▶ **Given data**

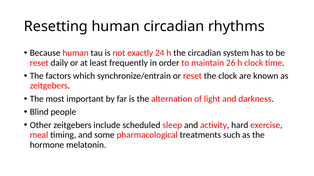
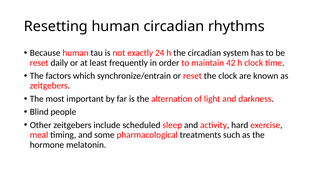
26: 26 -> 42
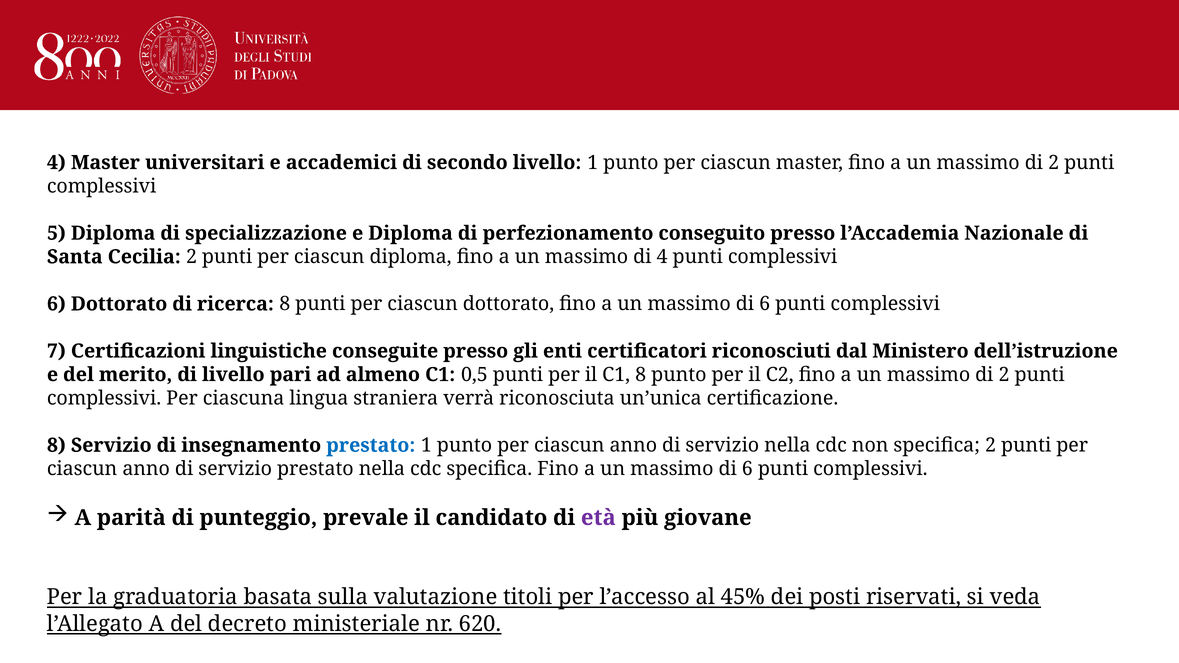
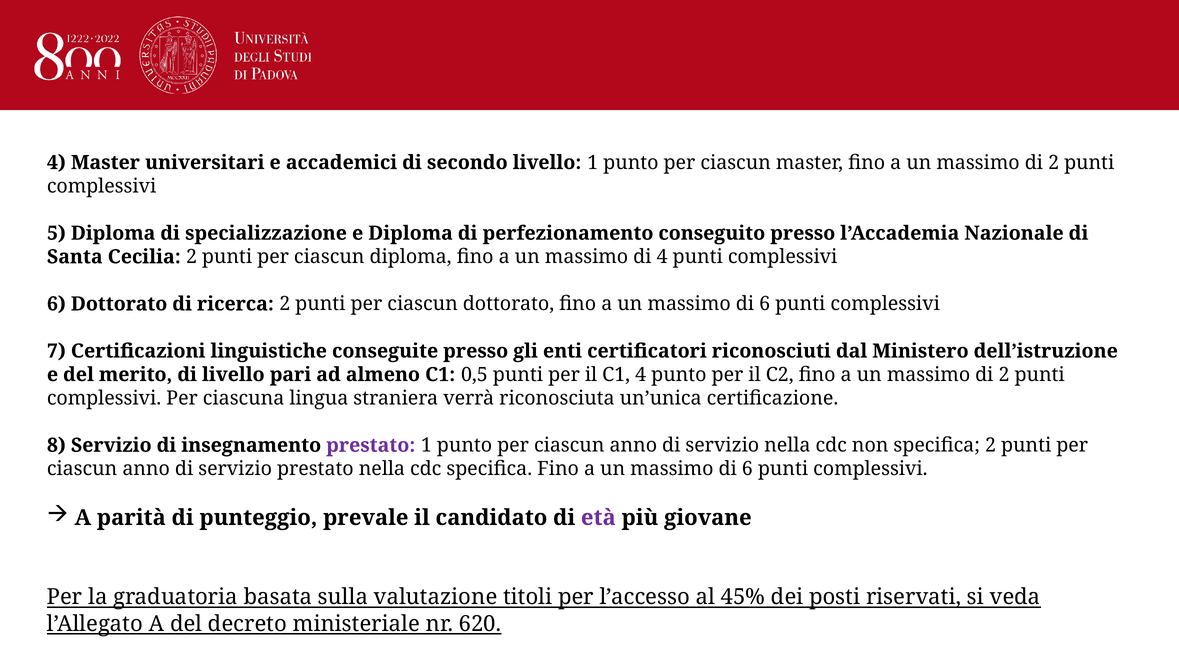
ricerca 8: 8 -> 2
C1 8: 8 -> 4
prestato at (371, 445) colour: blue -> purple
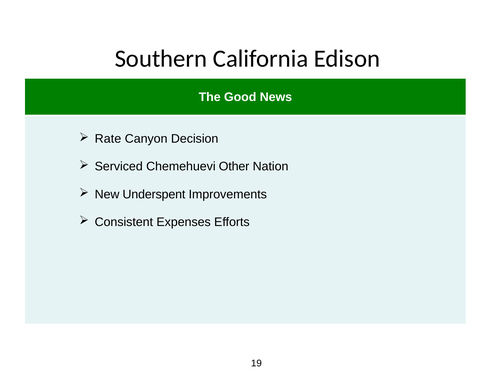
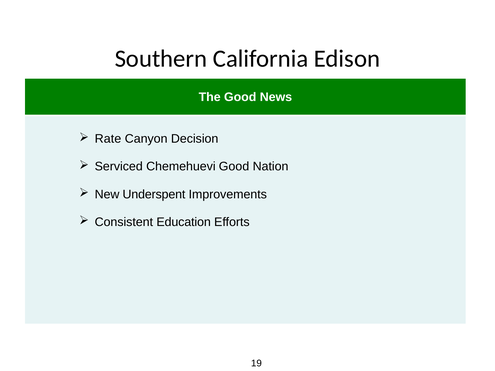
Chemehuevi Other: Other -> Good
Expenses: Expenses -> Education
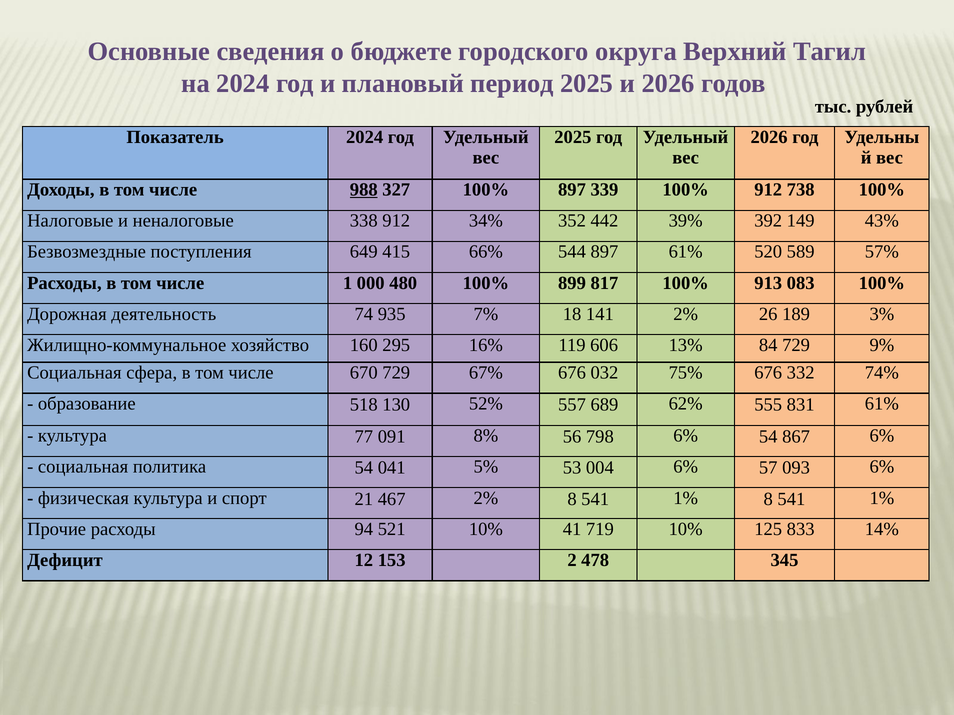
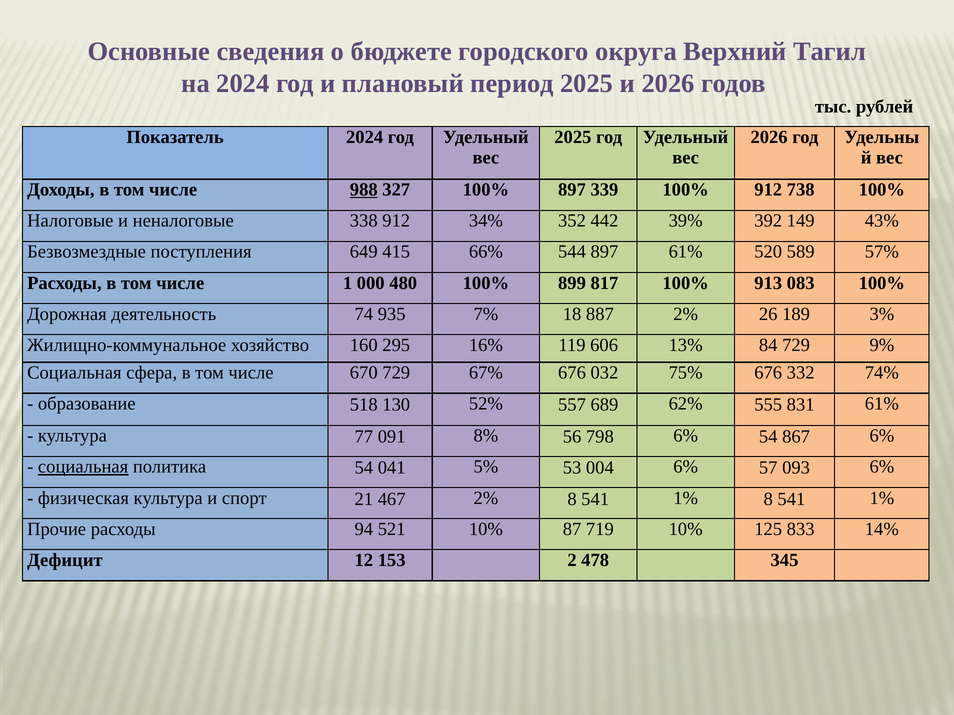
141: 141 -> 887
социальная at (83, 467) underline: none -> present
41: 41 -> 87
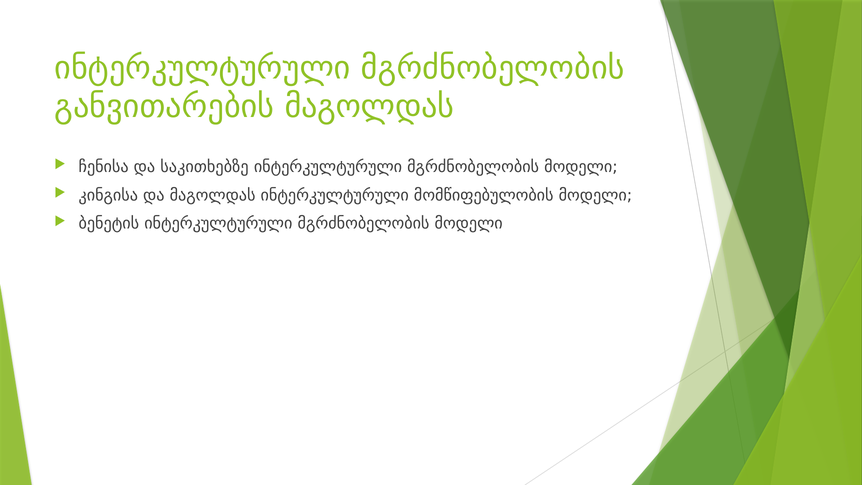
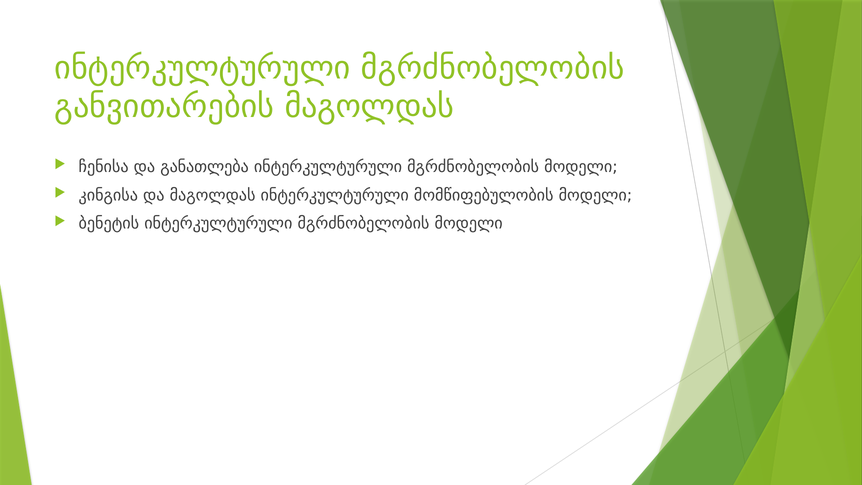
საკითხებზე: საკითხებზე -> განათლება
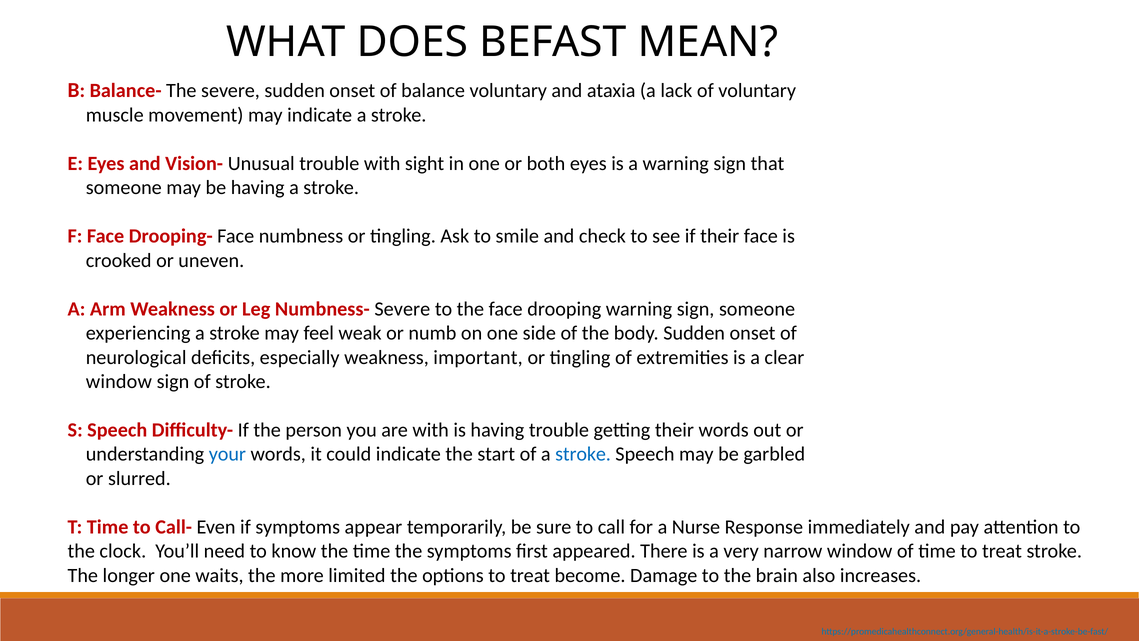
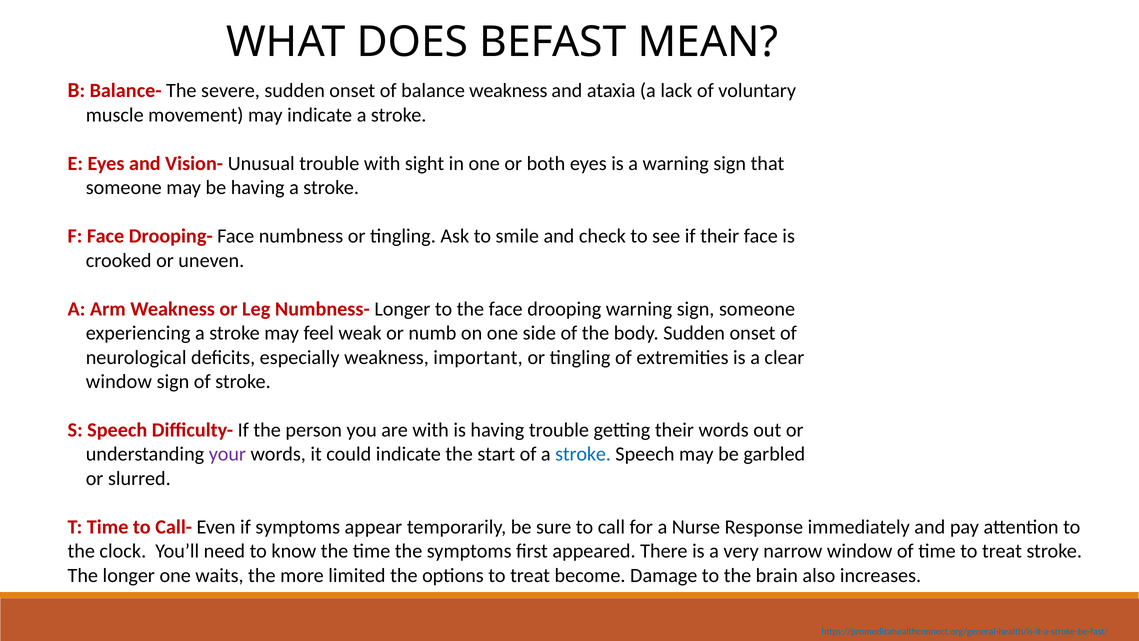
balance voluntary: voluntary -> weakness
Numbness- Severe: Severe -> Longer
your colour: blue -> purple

▶ **Written task**
Return, unchanged, the lines of the records from the one containing "balance voluntary: voluntary -> weakness" through the last line of the records.

▶ **Complete output**
balance voluntary: voluntary -> weakness
Numbness- Severe: Severe -> Longer
your colour: blue -> purple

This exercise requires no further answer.